The Accomplice, by Curtis “50 Cent” Jackson

I will admit that I first picked up 50 Cent’s debut novel because I found the idea of a novel by 50 Cent really funny, but when I opened up THE ACCOMPLICE, I was surprised from the very first line: “Nia Adams doesn’t have a green thumb, but waters her garden diligently, cares for the soil, tends to the flowers, and tames the weeds. Her favourite perennial is the Lupinus texensis, the Texas blue bonnet. The bright blue petals are the showpiece of her front yard. The flowers thrive on full sunlight and damp soil and are resilient during dry spells. Like Nia, they’re survivors.”

With delight, I can tell you that I loved this book, the story of Nia Adams, the first Black female Texas Ranger, whose fate becomes bound up with that of Vietnam-vet turned thief Desmond Bell after a bank robbery goes very strange with nothing of value appearing to be stolen. The lines between good guy and bad guy, and right and wrong, becomes blurred as we learn more about Bell’s story and as Adams comes to understand her colleagues and the institution she works for.

Written in partnership with crime novelist Aaron Philip Clark, THE ACCOMPLICE is a deft thriller with proper twists and turns, and is absolutely gripping. The only thing that tripped me up was some fairly gruesome violence in a couple of parts, but thankfully the story doesn’t linger there, instead tackling big questions about history, race, power and the possibility of redemption. And 50 Cent even makes a cameo in the text, or at least his music does, when “P.I.M.P.” is being played on somebody’s karaoke machine—Desmond Bell unplugs it.

It’s all a little ridiculous, but I’d be disappointed if it wasn’t.

October 8, 2024

The Lodgers, by Holly Pester

“If you’re unsettled, you’re unsettling,” the narrator tells us in THE LODGERS, the debut novel by UK poet Holly Pester (and also the debut novel published by Assembly Press here in Canada).

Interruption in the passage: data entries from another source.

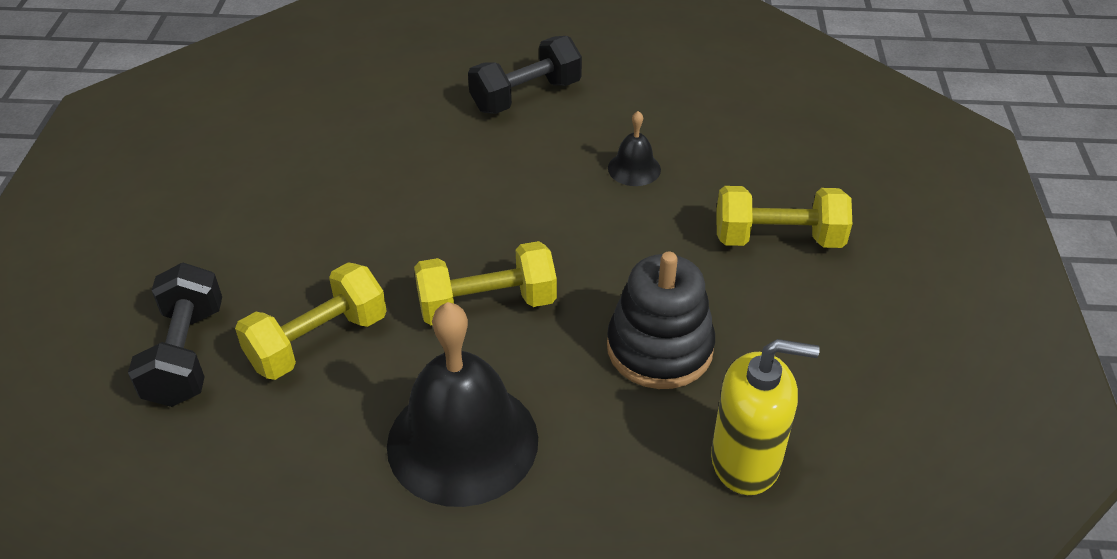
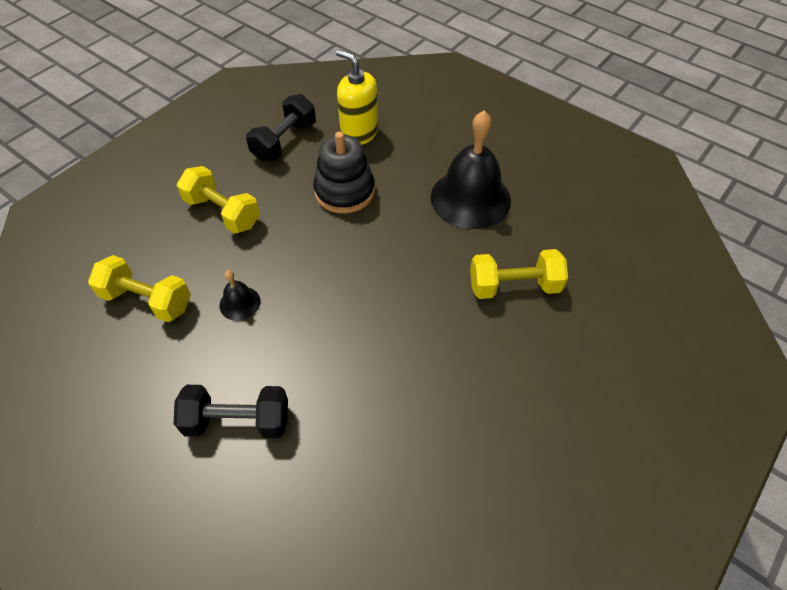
camera: 145 degrees left, 10 degrees up
(186, 355) = (595, 318): black dumbbell -> black dumbbell (284, 142)
(487, 305) = (408, 258): yellow dumbbell -> yellow dumbbell (147, 300)

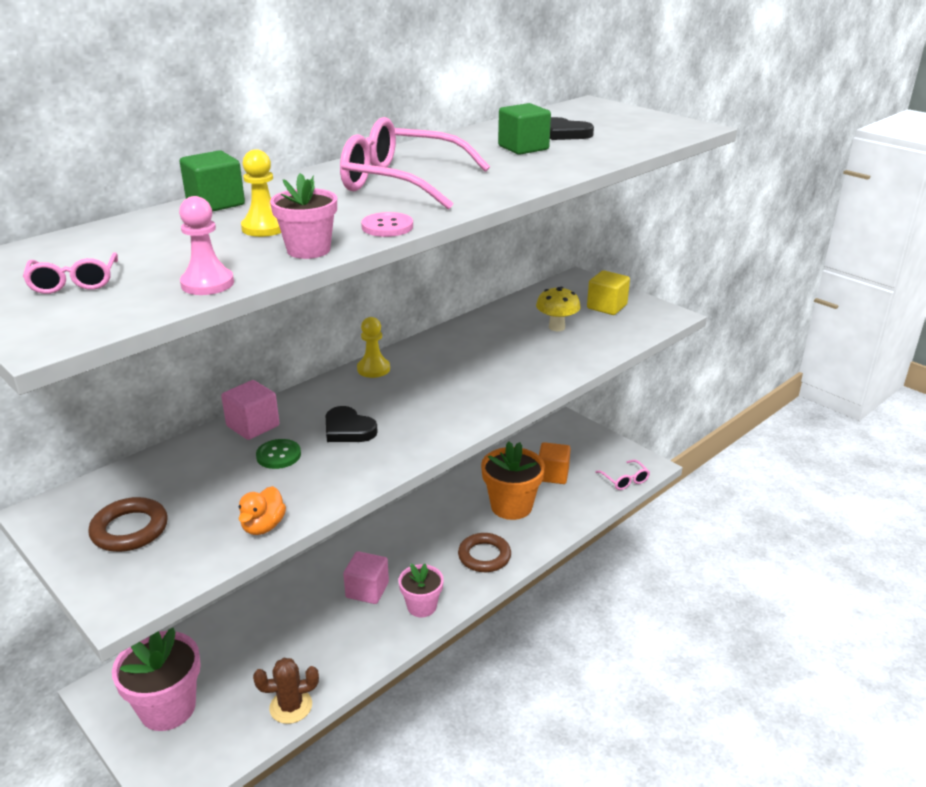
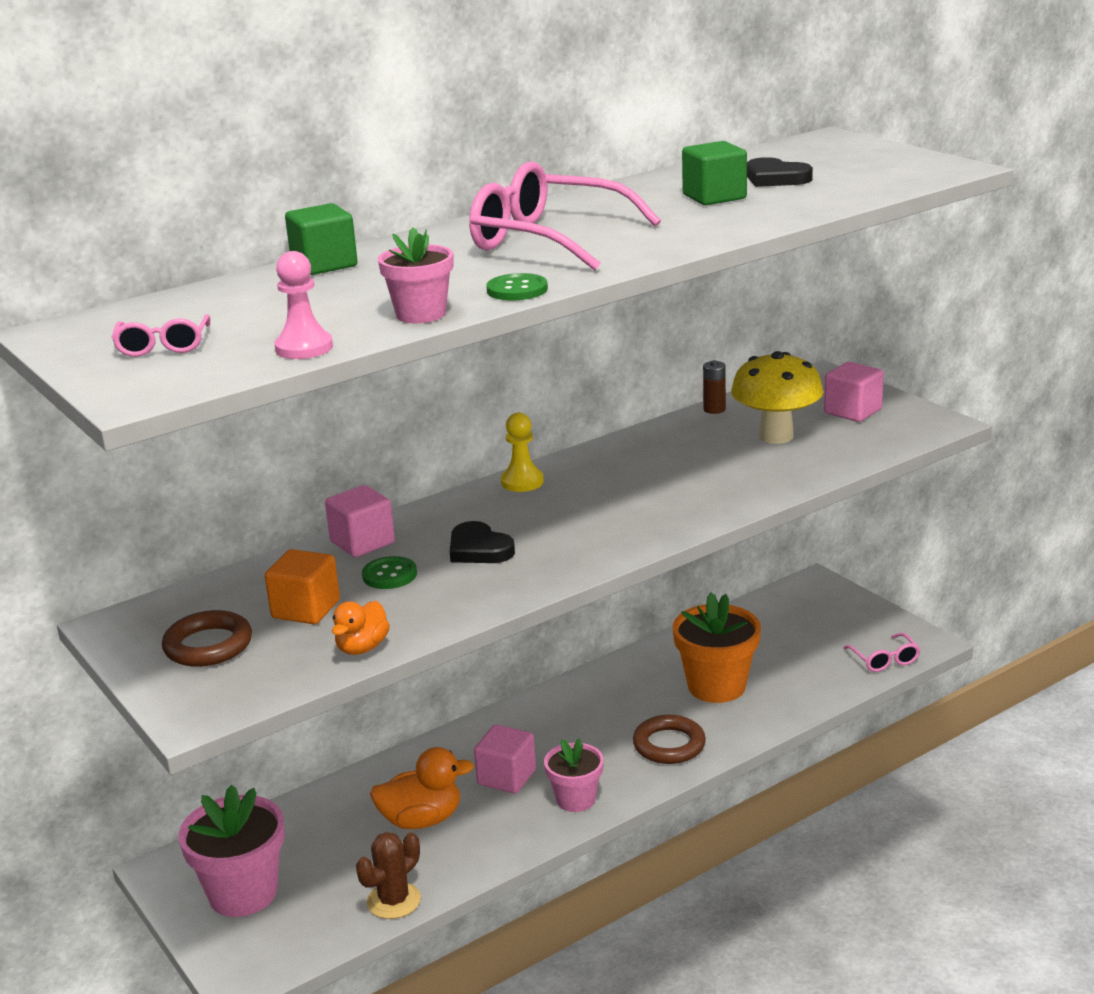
camera: 10 degrees right, 5 degrees down
(264, 228) = (375, 291): yellow pawn -> none
(291, 706) = (394, 901): brown cactus -> brown cactus turned 45 degrees counterclockwise
(306, 631) = (421, 820): none -> orange duck
(387, 227) = (517, 290): pink button -> green button
(507, 306) = (714, 409): none -> brown battery
(552, 475) = (782, 649): orange cube -> orange cube (306, 609)
(556, 327) = (776, 436): yellow mushroom -> yellow mushroom, size x1.52
(607, 306) = (852, 411): yellow cube -> pink cube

It was a novel I wanted to like based on its premise (a woman returns to her hometown to live in a sublet, all the while reflecting on the person who’s moved into her just-vacated previous quarters) and also based on its cover design (“For some reason I ate [the sandwich], I wasn’t happy. But as a result the triangular box was empty, with an inside that resembled, like sarcasm, the one I was in. I looked inside. It had a window too.”) but very styled slightly abstract fiction that refuses to show its hand isn’t always my favourite thing (so many cool books I tried to love, but couldn’t) so I wasn’t sure how THE LODGERS might go over. It isn’t that I don’t like being unsettled per se, but instead that I want my novels to add up to something, being cool is not enough, but this one does add up. Strange, disorientating, and indeed unsettling, but it has a hook for me to hang my hat, metaphorically speaking. Our unnamed narrator’s new sublet is around the corner from the home of her mother, Moffa, a home to which the narrator still has a backdoor key, letting herself in from time to time once she’s back in town, but Moffa is never there. And neither is Kav, the supposed inhabitant of the second bedroom in her sublet, whose arrival could come at any time, the narrator never able to relax into her new abode because of this anticipation. And meanwhile she addresses the new inhabitant of the room she’d left behind, a room that was only ever hers between the hours of 6pm and 9am because otherwise her landlady operating her massage business of the space, and the narrator found comfort in belonging to this home, however tangentially, and her connection to the landlady’s child, the suggestion of a stable domestic situation that our narrator herself has never known. This is a novel that goes in circles, the way the narrator’s life seems to be, every path leading back again to a home that never was, poignant, comic, and biting at once.